Job item. What is the number of lines in this data that contain the word "genuine"? Give the number alone.

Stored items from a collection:
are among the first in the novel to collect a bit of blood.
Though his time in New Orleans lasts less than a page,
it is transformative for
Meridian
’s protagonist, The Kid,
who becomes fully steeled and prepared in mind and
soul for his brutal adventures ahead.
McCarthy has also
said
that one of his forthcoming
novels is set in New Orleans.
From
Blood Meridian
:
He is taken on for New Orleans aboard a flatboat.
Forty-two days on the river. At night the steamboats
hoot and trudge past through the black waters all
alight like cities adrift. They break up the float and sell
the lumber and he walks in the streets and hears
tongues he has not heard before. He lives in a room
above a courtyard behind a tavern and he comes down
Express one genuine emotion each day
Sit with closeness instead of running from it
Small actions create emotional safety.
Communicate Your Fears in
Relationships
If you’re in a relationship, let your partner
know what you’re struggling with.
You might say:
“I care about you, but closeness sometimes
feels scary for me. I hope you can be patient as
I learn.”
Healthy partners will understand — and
--
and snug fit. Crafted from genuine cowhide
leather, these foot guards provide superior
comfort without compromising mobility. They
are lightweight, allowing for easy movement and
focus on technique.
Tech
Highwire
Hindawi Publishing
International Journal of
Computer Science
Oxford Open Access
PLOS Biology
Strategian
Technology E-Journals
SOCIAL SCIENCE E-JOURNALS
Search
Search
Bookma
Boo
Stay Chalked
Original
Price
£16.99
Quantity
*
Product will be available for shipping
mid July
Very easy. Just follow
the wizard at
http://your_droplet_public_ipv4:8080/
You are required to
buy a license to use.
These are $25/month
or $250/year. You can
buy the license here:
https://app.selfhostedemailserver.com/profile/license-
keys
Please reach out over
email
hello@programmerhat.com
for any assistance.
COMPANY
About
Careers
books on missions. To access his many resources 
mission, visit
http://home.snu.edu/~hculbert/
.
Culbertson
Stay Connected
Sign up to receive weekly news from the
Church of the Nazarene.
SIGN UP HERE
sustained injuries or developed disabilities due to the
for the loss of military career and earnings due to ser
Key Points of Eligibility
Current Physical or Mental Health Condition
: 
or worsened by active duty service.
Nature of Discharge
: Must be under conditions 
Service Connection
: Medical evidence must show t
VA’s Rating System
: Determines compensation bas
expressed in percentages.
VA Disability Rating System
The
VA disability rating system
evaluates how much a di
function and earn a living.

Task response. 2